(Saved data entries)
########

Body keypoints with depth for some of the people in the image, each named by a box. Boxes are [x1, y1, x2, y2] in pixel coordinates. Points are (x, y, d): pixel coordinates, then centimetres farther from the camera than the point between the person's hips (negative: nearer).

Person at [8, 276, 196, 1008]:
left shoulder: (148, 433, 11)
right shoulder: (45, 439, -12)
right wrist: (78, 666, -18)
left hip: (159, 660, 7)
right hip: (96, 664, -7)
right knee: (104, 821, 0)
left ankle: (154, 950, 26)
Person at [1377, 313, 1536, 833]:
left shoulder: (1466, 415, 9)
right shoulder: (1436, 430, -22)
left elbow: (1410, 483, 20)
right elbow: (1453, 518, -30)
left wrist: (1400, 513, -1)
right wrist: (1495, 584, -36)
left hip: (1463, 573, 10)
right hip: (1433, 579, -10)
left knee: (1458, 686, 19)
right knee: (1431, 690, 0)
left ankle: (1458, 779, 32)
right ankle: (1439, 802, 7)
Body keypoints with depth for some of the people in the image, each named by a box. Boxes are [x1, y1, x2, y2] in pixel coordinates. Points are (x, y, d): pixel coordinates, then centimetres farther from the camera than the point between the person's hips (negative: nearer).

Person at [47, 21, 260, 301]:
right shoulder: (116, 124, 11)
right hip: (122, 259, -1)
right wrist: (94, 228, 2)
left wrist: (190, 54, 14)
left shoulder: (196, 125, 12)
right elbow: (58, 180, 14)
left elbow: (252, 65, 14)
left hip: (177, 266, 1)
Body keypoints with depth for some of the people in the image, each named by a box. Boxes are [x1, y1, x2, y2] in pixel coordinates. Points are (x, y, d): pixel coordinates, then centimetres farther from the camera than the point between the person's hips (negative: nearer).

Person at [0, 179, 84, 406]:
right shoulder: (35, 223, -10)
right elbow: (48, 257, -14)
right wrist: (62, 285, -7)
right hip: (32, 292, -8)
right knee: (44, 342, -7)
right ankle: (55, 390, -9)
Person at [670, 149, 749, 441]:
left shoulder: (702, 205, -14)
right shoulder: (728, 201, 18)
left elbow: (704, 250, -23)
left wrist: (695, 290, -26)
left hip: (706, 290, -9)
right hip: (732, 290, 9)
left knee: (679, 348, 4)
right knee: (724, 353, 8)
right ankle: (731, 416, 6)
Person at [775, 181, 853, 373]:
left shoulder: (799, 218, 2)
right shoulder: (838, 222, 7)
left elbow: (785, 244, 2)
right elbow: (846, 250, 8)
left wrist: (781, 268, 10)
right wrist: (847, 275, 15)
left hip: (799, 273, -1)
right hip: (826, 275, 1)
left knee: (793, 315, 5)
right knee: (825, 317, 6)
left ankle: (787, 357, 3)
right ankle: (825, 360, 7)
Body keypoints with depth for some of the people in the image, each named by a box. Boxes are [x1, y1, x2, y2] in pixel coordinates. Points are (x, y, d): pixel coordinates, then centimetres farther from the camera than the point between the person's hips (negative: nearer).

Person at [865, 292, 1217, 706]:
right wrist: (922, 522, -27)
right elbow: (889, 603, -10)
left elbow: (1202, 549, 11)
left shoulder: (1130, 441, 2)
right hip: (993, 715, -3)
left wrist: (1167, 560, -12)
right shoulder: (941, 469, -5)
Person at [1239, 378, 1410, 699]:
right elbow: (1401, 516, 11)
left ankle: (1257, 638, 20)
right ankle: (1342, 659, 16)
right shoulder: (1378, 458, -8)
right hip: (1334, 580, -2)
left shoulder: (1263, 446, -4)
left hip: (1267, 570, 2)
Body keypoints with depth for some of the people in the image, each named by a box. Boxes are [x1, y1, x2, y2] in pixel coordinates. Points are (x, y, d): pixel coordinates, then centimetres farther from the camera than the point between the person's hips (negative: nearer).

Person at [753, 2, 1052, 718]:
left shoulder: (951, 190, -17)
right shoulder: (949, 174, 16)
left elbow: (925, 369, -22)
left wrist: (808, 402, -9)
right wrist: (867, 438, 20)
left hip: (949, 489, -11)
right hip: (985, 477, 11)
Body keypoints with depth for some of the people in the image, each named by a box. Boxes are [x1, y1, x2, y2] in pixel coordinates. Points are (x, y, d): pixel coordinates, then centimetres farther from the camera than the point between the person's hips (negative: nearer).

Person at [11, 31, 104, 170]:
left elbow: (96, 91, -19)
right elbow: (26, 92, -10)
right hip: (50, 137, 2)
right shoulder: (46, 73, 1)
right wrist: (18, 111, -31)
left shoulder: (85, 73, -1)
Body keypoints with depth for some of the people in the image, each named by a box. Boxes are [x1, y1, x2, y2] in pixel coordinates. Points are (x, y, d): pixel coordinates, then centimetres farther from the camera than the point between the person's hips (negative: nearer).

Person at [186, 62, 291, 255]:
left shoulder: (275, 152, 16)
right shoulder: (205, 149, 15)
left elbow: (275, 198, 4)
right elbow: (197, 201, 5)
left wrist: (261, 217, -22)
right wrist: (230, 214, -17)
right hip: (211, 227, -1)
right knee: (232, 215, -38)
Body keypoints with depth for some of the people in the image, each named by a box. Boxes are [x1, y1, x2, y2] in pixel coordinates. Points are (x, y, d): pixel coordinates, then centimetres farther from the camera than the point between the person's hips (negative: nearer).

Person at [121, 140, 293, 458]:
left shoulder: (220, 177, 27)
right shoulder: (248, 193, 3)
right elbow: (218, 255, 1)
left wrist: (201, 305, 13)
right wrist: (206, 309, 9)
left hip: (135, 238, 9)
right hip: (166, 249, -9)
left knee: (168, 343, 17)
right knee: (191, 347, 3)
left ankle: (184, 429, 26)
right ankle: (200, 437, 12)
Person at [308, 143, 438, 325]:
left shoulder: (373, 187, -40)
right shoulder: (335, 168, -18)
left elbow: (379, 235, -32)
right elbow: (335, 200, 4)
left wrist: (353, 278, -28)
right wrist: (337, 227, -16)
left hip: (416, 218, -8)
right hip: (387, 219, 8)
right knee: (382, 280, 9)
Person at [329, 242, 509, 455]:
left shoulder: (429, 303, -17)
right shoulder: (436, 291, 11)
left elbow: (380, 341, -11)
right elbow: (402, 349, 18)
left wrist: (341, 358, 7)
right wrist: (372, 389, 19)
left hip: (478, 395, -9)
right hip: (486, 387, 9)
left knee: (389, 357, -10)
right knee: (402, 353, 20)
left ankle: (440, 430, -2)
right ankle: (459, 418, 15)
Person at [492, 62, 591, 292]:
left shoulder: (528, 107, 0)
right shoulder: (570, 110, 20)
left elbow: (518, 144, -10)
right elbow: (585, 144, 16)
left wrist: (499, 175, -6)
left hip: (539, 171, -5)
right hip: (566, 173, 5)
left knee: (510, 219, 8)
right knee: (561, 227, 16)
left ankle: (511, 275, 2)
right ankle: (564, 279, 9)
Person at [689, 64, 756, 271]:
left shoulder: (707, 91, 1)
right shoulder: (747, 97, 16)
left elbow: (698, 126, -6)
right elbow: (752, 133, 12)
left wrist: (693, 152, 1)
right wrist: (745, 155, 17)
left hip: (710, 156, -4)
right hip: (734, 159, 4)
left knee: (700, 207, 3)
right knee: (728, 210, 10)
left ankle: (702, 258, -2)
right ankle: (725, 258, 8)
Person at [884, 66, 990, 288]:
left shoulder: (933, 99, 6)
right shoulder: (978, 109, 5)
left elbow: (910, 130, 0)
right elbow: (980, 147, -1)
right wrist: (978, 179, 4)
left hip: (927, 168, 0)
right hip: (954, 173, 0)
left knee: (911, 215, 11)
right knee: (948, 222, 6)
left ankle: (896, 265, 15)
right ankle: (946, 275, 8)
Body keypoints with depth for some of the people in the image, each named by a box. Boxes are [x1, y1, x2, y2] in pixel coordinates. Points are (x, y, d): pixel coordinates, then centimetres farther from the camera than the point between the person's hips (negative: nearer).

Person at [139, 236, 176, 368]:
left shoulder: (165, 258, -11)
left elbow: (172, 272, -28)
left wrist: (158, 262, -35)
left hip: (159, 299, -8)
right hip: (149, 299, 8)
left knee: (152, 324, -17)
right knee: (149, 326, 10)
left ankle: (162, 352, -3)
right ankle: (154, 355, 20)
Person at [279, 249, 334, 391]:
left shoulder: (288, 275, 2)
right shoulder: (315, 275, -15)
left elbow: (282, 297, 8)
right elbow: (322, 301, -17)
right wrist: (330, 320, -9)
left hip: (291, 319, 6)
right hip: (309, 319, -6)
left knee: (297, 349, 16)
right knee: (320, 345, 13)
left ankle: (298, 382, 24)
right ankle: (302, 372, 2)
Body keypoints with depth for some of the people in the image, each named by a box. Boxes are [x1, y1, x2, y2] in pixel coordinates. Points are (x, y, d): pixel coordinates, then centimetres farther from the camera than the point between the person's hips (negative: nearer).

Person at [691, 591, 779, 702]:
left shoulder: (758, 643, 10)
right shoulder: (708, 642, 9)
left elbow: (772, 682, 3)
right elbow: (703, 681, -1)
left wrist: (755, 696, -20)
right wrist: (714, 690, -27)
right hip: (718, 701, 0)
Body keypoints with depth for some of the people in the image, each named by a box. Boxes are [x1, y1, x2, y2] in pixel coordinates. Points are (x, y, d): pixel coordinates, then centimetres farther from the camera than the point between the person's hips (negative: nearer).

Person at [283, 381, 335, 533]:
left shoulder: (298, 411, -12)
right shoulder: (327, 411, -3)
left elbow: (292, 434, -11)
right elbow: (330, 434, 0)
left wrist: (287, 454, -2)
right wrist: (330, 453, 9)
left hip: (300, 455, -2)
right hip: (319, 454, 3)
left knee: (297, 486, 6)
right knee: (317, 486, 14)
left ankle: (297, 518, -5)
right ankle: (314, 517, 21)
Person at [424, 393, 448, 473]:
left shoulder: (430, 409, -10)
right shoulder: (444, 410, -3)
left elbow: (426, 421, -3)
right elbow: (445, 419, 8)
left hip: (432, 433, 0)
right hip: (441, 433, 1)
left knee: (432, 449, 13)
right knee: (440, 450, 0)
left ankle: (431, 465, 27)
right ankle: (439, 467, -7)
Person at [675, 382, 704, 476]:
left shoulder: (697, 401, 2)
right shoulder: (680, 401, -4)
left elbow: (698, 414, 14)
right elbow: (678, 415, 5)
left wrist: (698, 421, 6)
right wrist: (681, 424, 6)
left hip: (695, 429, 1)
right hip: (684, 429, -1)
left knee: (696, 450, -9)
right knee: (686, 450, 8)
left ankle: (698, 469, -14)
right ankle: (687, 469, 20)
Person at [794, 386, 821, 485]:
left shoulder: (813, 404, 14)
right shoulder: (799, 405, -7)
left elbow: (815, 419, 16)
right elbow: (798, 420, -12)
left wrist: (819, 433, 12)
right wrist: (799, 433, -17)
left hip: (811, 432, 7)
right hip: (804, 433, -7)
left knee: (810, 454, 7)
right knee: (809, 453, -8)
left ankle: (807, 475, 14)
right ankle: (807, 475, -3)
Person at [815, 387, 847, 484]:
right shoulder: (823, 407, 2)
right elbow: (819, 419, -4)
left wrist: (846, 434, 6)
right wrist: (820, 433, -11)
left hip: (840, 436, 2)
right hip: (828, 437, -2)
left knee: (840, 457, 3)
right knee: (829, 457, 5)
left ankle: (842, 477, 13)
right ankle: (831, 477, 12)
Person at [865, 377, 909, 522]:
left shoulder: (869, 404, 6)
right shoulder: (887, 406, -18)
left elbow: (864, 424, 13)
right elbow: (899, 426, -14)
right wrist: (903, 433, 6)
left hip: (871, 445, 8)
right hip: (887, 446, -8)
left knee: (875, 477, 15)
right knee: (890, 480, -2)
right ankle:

########

Exercise description: Render everything in the entries from the line containing "left wrist: (201, 305, 13)" down to the line containing "right hip: (387, 219, 8)", both ends included, as a Markdown table. Use the columns Row and Line, number the rows, and leave out blank lines.

Result for this exercise:
| Row | Line |
|---|---|
| 1 | left wrist: (201, 305, 13) |
| 2 | right wrist: (206, 309, 9) |
| 3 | left hip: (135, 238, 9) |
| 4 | right hip: (166, 249, -9) |
| 5 | left knee: (168, 343, 17) |
| 6 | right knee: (191, 347, 3) |
| 7 | left ankle: (184, 429, 26) |
| 8 | right ankle: (200, 437, 12) |
| 9 | Person at [308, 143, 438, 325]: |
| 10 | left shoulder: (373, 187, -40) |
| 11 | right shoulder: (335, 168, -18) |
| 12 | left elbow: (379, 235, -32) |
| 13 | right elbow: (335, 200, 4) |
| 14 | left wrist: (353, 278, -28) |
| 15 | right wrist: (337, 227, -16) |
| 16 | left hip: (416, 218, -8) |
| 17 | right hip: (387, 219, 8) |